───── PASSAGE PROVIDED
After winning the NBA Championship this past June, the Raptors are in a unique position to start the 2019–2020 NBA season. Despite being the defending champions, they are still considered underdogs.
ESPN, Bleacher Report, and Sports Illustrated all do not list the Raptors as a top-eight team in their preseason power rankings. Analytics website FiveThirtyEight gave them just a two per cent chance of repeating as NBA champions.
These tempered expectations are understandable: very few teams lose two starters — one of them being arguably the best player in the NBA, Kawhi Leonard — in the offseason and still remain competitive, much less title contenders.
What is left is a mixture of wily playoff veterans, like Kyle Lowry, Marc Gasol and Serge Ibaka, alongside young talent like Pascal Siakam, Fred VanVleet and OG Anunoby. The latter will be asked to step into even greater roles with the absence of Kawhi Leonard and Danny Green.
──────────
#### EXERCISES
(1) In the Raptors passage, what chance did FiveThirtyEight give the team of repeating as NBA champions?
(2) Please reproduce the part of the Raptors passage that opens with the words containing "These tempered expectations" and closes with "less title contenders.".
───── EXCERPTED RECORDS
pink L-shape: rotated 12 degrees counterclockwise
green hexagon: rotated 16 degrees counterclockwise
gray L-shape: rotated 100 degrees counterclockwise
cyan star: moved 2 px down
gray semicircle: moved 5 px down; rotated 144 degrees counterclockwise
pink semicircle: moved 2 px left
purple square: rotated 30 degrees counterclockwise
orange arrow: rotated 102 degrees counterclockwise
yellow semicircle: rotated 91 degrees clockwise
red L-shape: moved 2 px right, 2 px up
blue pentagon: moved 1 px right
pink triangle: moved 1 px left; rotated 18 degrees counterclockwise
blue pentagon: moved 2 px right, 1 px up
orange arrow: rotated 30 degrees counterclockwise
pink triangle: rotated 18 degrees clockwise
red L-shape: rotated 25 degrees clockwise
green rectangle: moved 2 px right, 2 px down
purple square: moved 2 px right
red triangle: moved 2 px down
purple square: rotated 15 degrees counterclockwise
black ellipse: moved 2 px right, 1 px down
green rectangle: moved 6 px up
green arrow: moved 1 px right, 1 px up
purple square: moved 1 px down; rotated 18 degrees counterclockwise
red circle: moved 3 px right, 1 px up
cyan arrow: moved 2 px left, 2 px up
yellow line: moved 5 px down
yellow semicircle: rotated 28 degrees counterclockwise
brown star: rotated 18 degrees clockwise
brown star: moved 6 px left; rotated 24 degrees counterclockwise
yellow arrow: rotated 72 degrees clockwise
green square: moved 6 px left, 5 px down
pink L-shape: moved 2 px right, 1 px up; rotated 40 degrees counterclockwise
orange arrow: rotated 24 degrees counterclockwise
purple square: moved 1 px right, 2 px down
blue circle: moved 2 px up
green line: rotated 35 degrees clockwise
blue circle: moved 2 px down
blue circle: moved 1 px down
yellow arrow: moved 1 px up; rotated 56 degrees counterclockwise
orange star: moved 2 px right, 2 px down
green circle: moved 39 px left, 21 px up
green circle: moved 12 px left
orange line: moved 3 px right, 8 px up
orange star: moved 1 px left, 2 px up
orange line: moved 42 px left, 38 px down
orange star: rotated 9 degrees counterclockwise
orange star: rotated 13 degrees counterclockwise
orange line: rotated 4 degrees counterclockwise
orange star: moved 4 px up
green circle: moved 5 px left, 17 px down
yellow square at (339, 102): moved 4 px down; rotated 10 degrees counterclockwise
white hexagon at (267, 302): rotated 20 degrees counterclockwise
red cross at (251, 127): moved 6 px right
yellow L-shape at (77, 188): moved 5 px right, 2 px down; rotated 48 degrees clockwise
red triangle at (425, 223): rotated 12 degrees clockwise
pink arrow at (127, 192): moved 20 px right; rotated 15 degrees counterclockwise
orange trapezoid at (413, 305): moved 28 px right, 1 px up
──────────
#### SOLUTIONS BELOW
(1) A two percent chance.

(2)
These tempered expectations are understandable: very few teams lose two starters — one of them being arguably the best player in the NBA, Kawhi Leonard — in the offseason and still remain competitive, much less title contenders.